LIBERALISMO Y MERCADO
El comercio, como intercambio de los bienes producidos en la especialización, constituye una de las formas más antiguas de relación social. En torno a él se han formado comunidades, ha provocado enfrentamientos y guerras, ha enriquecido castas, ha fomentado la esclavitud, pero sobre todo ha determinado a quién le corresponde el poder. Ningún pueblo posee todo tipo de materias y técnicas de producción, según se consiguen así reporta el beneficio obtenido, pero el dominio de los métodos de mercado, imponiendo las condiciones de intercambio, multiplica el valor de las mercancías, de modo que se generan plusvalías cuyas rentas más allá de las intrínsecas del comercio son las que apuntalan la consolidación del poder.
Esa dependencia social del pueblo al poder de la economía ha gestado la convulsión política de los últimos siglos, dilucidando cuáles habrían de ser los métodos a través de los cuales los ciudadanos reivindicaran su libertad y dignidad frente al efectivo dominio del poder económico. Tras la liberación que el nuevo Estado proporcionó del señorío del poder feudal, del dominio religioso y del absolutismo monárquico, los ciudadanos fueron conscientes que su plena autonomía quedaba mediatizada por el poder económico, en cuyo empeño de regular polarizaron dos tendencias: el liberalismo y el intervencionismo, fracasando ambas en su pretensión de impulsar un sistema que favoreciera la distribución de la riqueza y su correspondiente cuota de poder.
El intervencionismo del Estado, concebido éste como la resultante comunista del interés popular, no logró su objetivo porque el rol dirigista planificó un proteccionismo autárquico desprovisto de creatividad y rentabilidad para los ciudadanos. La falta de iniciativa en la producción y el comercio generaron la parálisis económica, de modo que progresivamente el pretendido objetivo de distribución de la riqueza desembocó en la generalización de la pobreza.
El liberalismo, que patrocinó la distribución de la riqueza por la convergencia de la múltiple iniciativa y la diversidad del mercado, ha fortalecido el valor del capital favoreciendo la creación de las compañías transnacionales que tienden a converger hacia el absolutismo por la primacía de las tendencias monopolistas en una economía global. El distanciamiento entre centros de producción y centros de decisión han desvinculado los intereses de los gestores de los propios de los productores, generando una proyección del mercado en la que los beneficios no reconocen una justa distribución de la riqueza.

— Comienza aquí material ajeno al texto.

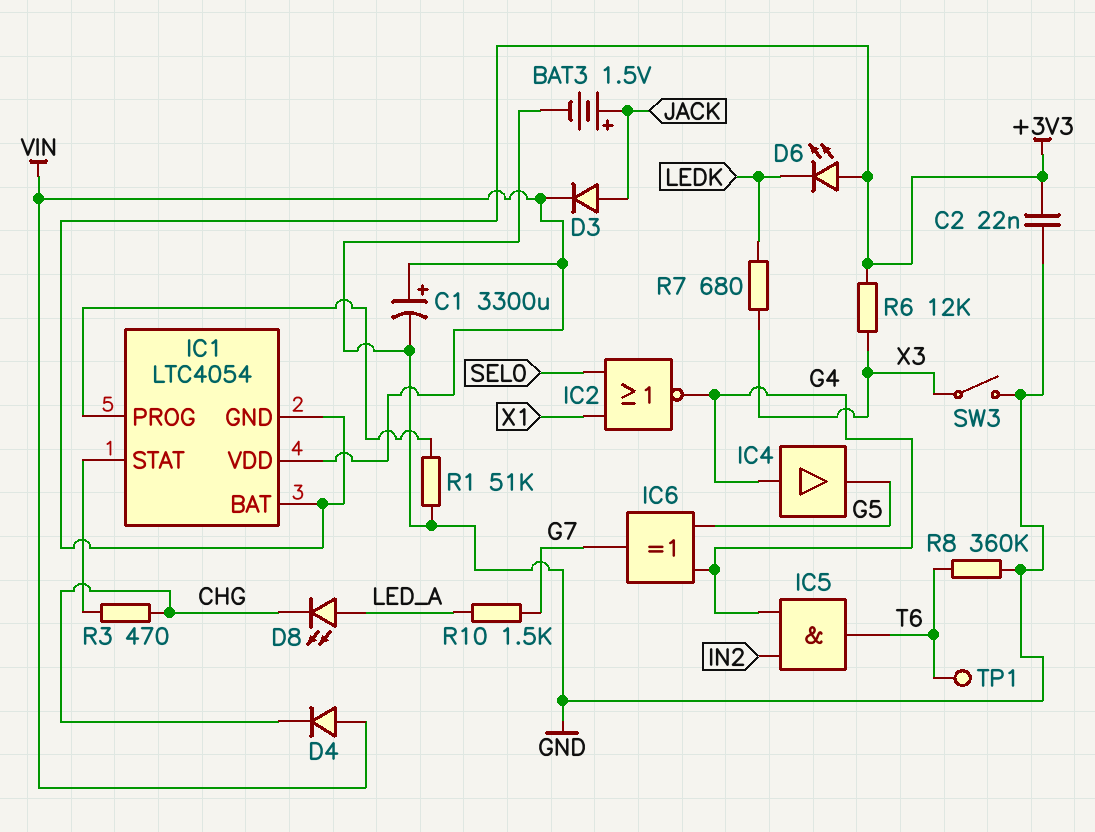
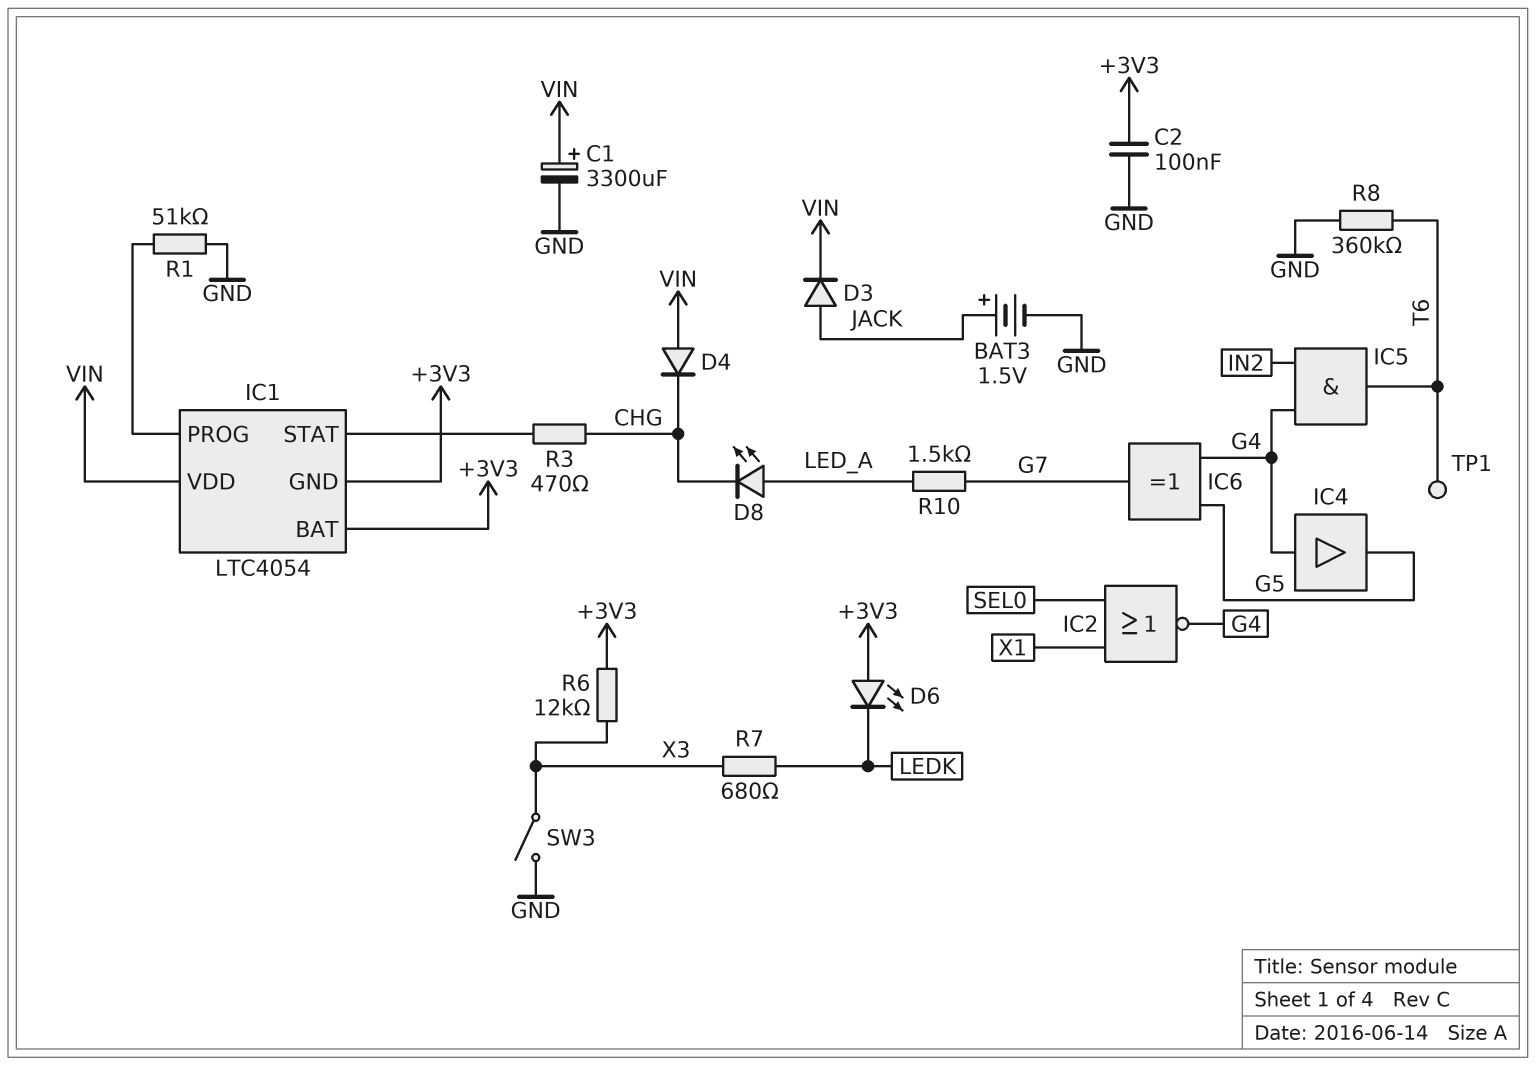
C2: 22nF (+3V3, GND) -> 100nF (+3V3, GND)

La legitimidad social del liberalismo se consolida cuando la empresa representa la conjunción de esfuerzos de todos los ciudadanos que en ella intervienen y globalmente compiten en el mercado para ofrecer sus bienes y servicios a los ciudadanos. Si para alcanzar una posición de dominio en el mercado se vulnera el reconocimiento de los derechos adquiridos de los trabajadores sobre la producción, se preservan las estructuras formales del liberalismo pero se atenta directamente a su justificación social, y por ello pervierte el sistema económico que lo sostiene.
Defender la libertad de mercado como un baluarte de progreso en la economía sólo puede serlo cuando se proyecte realmente como un hecho social favorable para la mayoría de los ciudadanos. Un comercio social tiene que conjugar la oferta y demanda de la comunidad con las posiciones de dignidad de los trabajadores que producen los bienes y servicios que allí se ofrecen para paliar la demanda. Por eso la simple ley del mercado no es social por mucho que favorezca el desarrollo social. Cuando unos ciudadanos se benefician con el injusto trato hacia otros, aunque la ley lo permita, se está transgrediendo la esencia de la moral.
Durante los siglos XIX y XX, los derechos sociales de los trabajadores pudieron ser reivindicados en el comercio libre por los sindicatos. Empresarios y trabajadores, auspiciados por la autoridad del Estado democrático, concertaron unas condiciones progresivamente más justas tanto para los productores como de interés para los promotores, porque del buen hacer se siguen beneficios para todos. La globalización ha introducido dos factores en esas relaciones sociales de producción que son: la diversidad de sensibilidad social entre los Estados del planeta y la distancia entre los centros de producción y los gestores de las multinacionales, cuyas propiedad al mismo tiempo se diluye en un accionariado anónimo de nula conciencia y responsabilidad social de su ejercicio. Ambas favorecen un comercio sucio que ignore las condiciones éticas de las transacciones y su repercusión sobre los ciudadanos.
Reconducir el liberalismo por una vertiente que favorezca a la mayoría de los ciudadanos es tarea de los Estados democráticos, de las instituciones internacionales, de los sindicatos, pero, sobre todo, de quienes tienen responsabilidad sobre el capital. Del equilibrio de poder que se genere con una adecuada gestión de la economía dependerá en mucho un progreso en paz de la humanidad, lo que representa el mayor activo de bienestar para el conjunto de los pueblos.